La medida, oficializada mediante un decreto supremo, abarca localidades ubicadas en 147 de las 196 provincias del territorio nacional, afectando de manera simultánea a poblaciones de las regiones costeras, andinas y amazónicas.

La normativa determina que la declaración de emergencia se extenderá por un período de 60 días renovables. El objetivo central de la medida es coordinar y ejecutar acciones inmediatas de reducción del muy alto riesgo existente, así como preparar los planes de respuesta rápida y rehabilitación de infraestructura.

Estas tareas prioritarias estarán bajo la responsabilidad directa de los Gobiernos regionales y municipales, contando con la asesoría y conducción técnica del Instituto Nacional de Defensa Civil (Indeci) y la participación activa de diversos ministerios y organismos del Estado.

Primer gran desafío para el nuevo Gobierno

La magnitud de esta contingencia ambiental se presenta a solo unas semanas de que el país viva una transición política. La gravedad de la crisis y sus previsibles impactos socioeconómicos constituirán una de las prioridades más urgentes para la administración entrante que asumirá el poder el próximo 28 de julio, posicionándose como el primer gran desafío de su agenda inmediata.

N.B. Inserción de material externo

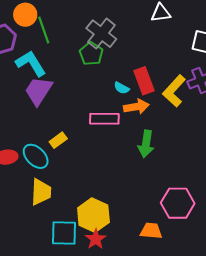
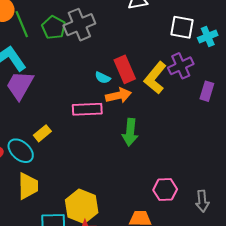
gray cross: (101, 34) -> (79, 25), turned 32
green pentagon: (91, 54) -> (54, 27), moved
pink hexagon: (178, 203) -> (165, 190), size x0.7

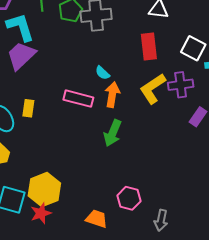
red rectangle: (125, 69) -> (149, 47), moved
orange arrow: (119, 95) -> (112, 95), turned -85
yellow rectangle: (42, 133) -> (28, 108), turned -60

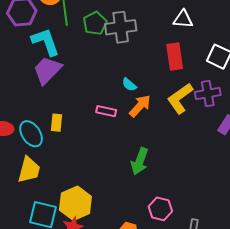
orange arrow: (112, 95) -> (140, 106), turned 35
pink rectangle: (78, 99) -> (106, 111), size x0.7
green arrow: (113, 133) -> (140, 161), moved

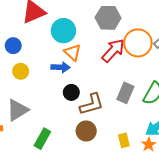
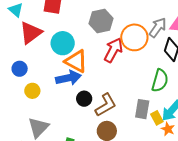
orange triangle: (73, 52) -> (76, 61), size x1.4
blue arrow: (61, 67) -> (68, 78), size x1.4
gray rectangle: (125, 93) -> (142, 109), moved
yellow rectangle: (124, 140) -> (157, 118), moved

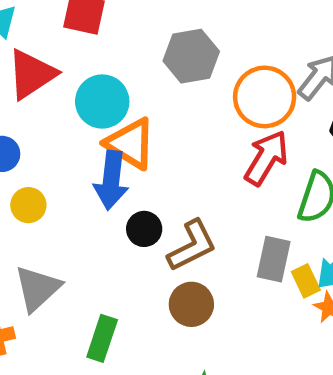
red arrow: (113, 50) -> (266, 158), moved
blue arrow: (68, 78) -> (111, 180), turned 105

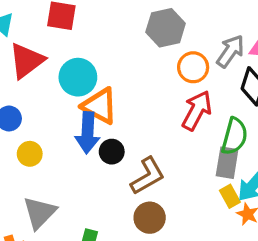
gray hexagon: (191, 56) -> (166, 28), moved
orange circle: (265, 97) -> (193, 67), size x0.7
black circle: (144, 229) -> (112, 152), moved
gray rectangle: (274, 259) -> (227, 163), moved

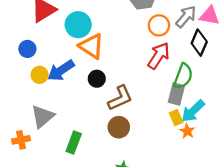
blue arrow: (88, 133) -> (61, 71), moved, turned 48

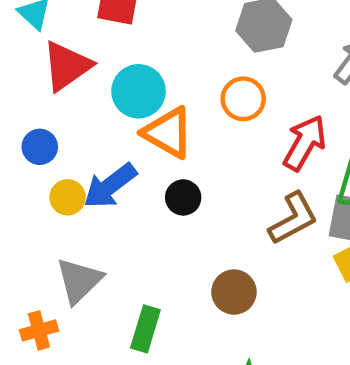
orange circle: (159, 25) -> (243, 99), moved
brown L-shape: (120, 98) -> (293, 218), moved

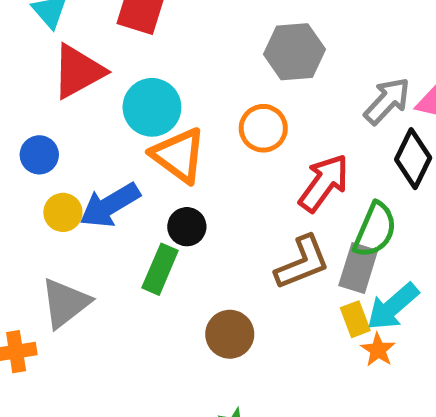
green rectangle: (145, 329) -> (160, 269), moved

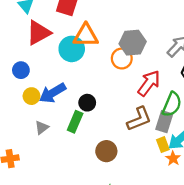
gray hexagon: (294, 52) -> (133, 43), moved
orange triangle: (179, 155) -> (86, 35), moved, turned -36
gray triangle: (65, 303) -> (42, 127), moved, size x0.6

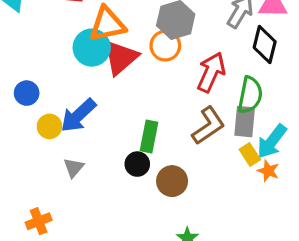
red triangle: (39, 33) -> (121, 57), moved
black circle: (87, 103) -> (137, 164), moved
green rectangle: (75, 122) -> (149, 137), moved

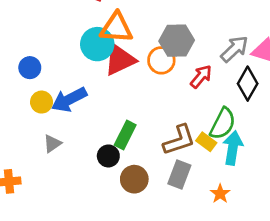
red arrow: (211, 72) -> (201, 77), moved, size x0.7
gray rectangle: (245, 122) -> (179, 174), moved
cyan arrow: (272, 141) -> (233, 148), moved, turned 136
yellow rectangle: (250, 154) -> (206, 142), moved, turned -36

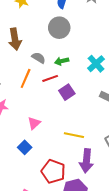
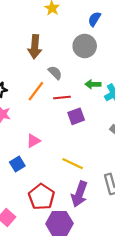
green arrow: (62, 61) -> (93, 84), moved

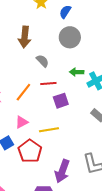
blue semicircle: (94, 19) -> (65, 12), moved
orange line: (36, 91) -> (23, 92), moved
yellow line: (73, 164) -> (49, 130), moved, turned -36
red pentagon: (41, 197) -> (30, 151), moved

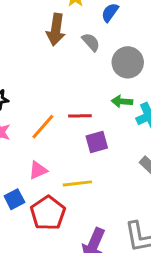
brown arrow: (25, 37) -> (56, 30), moved
gray circle: (70, 37) -> (128, 62), moved
gray semicircle: (42, 61) -> (91, 42), moved

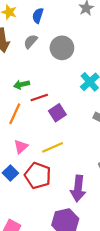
gray semicircle: (91, 42) -> (31, 41), turned -80
green arrow: (122, 101) -> (21, 85), moved

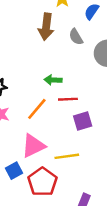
gray semicircle: (31, 41) -> (76, 37), turned -88
pink triangle: (21, 147) -> (33, 146), size x1.5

El fenómeno de El Niño, provocado por el calentamiento anómalo de las aguas del océano Pacífico, desata históricamente escenarios asimétricos y destructivos en la geografía peruana: lluvias torrenciales en la costa norte, severas sequías en el sur andino e inundaciones en la cuenca selvática.

Los expertos en la materia han advertido de manera reiterada que los daños estructurales suelen amplificarse debido a la histórica falta de obras de prevención de largo aliento en el país.

Más allá de la infraestructura civil, la alteración climática golpeará de forma directa a sectores estratégicos de la economía peruana, especialmente a la pesca, la agricultura y la industria textil, que figuran entre las actividades más importantes de la nación después de la minería.